→ **Data provided**:

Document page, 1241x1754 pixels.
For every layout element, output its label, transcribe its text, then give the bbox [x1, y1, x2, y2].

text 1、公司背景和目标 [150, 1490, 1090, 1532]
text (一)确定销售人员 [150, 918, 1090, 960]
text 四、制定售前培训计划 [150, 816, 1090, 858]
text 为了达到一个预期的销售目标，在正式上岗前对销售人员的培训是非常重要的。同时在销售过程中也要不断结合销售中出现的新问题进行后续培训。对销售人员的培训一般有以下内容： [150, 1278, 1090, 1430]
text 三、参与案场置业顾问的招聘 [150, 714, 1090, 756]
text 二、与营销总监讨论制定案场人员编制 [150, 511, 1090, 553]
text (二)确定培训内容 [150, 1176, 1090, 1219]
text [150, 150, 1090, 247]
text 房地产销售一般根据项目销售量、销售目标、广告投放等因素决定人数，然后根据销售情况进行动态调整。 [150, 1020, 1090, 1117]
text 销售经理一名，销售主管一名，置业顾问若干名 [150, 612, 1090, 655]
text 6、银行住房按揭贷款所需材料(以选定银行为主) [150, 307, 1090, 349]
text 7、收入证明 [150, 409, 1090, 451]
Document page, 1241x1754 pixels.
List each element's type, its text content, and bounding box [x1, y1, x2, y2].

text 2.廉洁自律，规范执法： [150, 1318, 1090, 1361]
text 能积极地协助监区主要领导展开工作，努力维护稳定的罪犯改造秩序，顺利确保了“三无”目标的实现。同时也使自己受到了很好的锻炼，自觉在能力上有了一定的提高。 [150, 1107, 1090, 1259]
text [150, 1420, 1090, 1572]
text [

→ **What to produce**:
Exactly as given, please retype all the entries.

→ **Output**:
Document page, 1241x1754 pixels.
For every layout element, output its label, transcribe its text, then give the bbox [x1, y1, x2, y2].

text 1、公司背景和目标 [150, 1490, 1090, 1532]
text (一)确定销售人员 [150, 918, 1090, 960]
text 四、制定售前培训计划 [150, 816, 1090, 858]
text 为了达到一个预期的销售目标，在正式上岗前对销售人员的培训是非常重要的。同时在销售过程中也要不断结合销售中出现的新问题进行后续培训。对销售人员的培训一般有以下内容： [150, 1278, 1090, 1430]
text 三、参与案场置业顾问的招聘 [150, 714, 1090, 756]
text 二、与营销总监讨论制定案场人员编制 [150, 511, 1090, 553]
text (二)确定培训内容 [150, 1176, 1090, 1219]
text [150, 150, 1090, 247]
text 房地产销售一般根据项目销售量、销售目标、广告投放等因素决定人数，然后根据销售情况进行动态调整。 [150, 1020, 1090, 1117]
text 销售经理一名，销售主管一名，置业顾问若干名 [150, 612, 1090, 655]
text 6、银行住房按揭贷款所需材料(以选定银行为主) [150, 307, 1090, 349]
text 7、收入证明 [150, 409, 1090, 451]
Document page, 1241x1754 pixels.
List each element's type, its text content, and bounding box [x1, y1, x2, y2].

text 2.廉洁自律，规范执法： [150, 1318, 1090, 1361]
text 能积极地协助监区主要领导展开工作，努力维护稳定的罪犯改造秩序，顺利确保了“三无”目标的实现。同时也使自己受到了很好的锻炼，自觉在能力上有了一定的提高。 [150, 1107, 1090, 1259]
text [150, 1420, 1090, 1572]
text [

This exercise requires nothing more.